Objective: To assess the genotypic determinants of the virological response (VR) to didanosine (ddI) in nucleoside reverse transcriptase inhibitors (NRTI)-experienced patients.
Methods: Human immunodeficiency virus type 1 (HIV-1) genotype was determined at baseline in 74 ddI-naive-patients with baseline viral load >500 copies/ml and receiving ddI as part of a new regimen. VR was defined as a plasma HIV-1 RNA <50 copies/ml after three months on ddI. NRTI resistance mutations associated with higher or lower frequencies of VR with a p-value<0.25 were retained in different sets of mutations, where the mutations associated with a worse VR were added, whereas the mutations associated with a better VR were subtracted. The most significant mutation scores were then studied in a multivariate analysis.

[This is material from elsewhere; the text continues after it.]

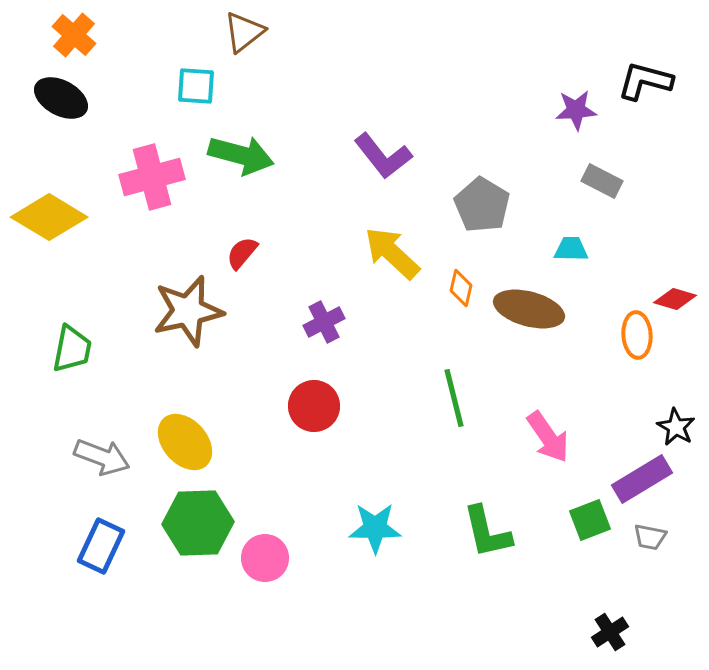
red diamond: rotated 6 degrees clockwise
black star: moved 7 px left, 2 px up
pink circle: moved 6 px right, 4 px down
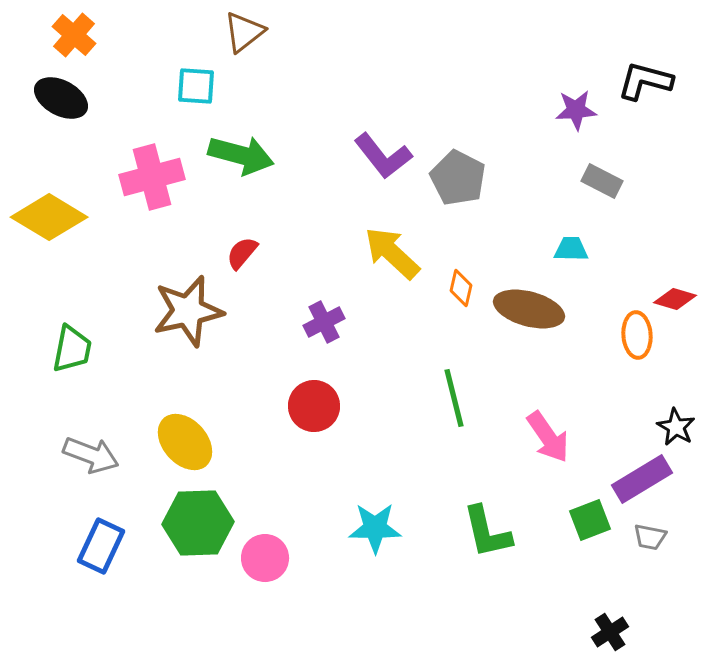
gray pentagon: moved 24 px left, 27 px up; rotated 4 degrees counterclockwise
gray arrow: moved 11 px left, 2 px up
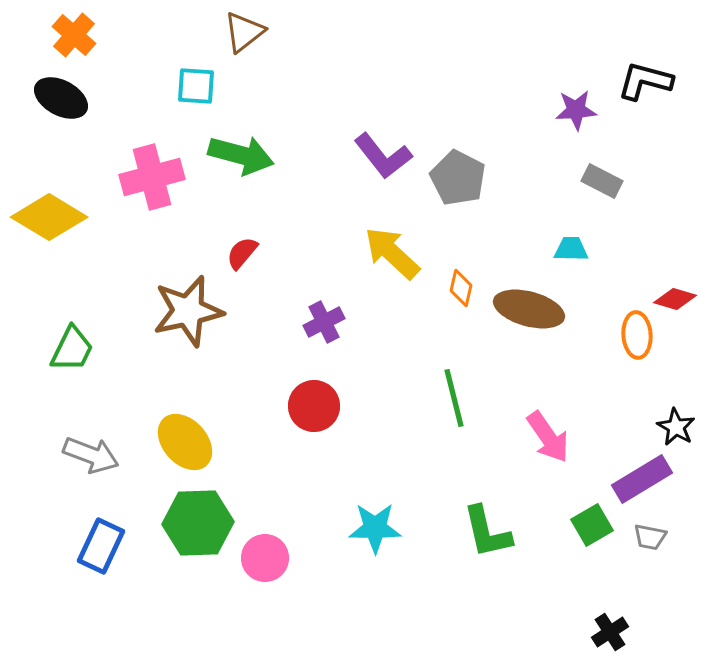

Results: Changes at three codons (M41L, L210W, T215Y/F/D/C/E) were associated with a worse VR and three mutations (K70R, M184V, K219Q) with a better VR. The strongest association with the VR was obtained with the score M41L+L210W+T215Y/F/D/C/E-K70R-K219Q. The score was independently associated with the VR in the multivariate analysis.
Conclusion: Taking into account the mutations associated with a better VR may improve genotypic resistance algorithms. Our results are of interest for the management of antiretroviral therapy in NRTI-experienced patients.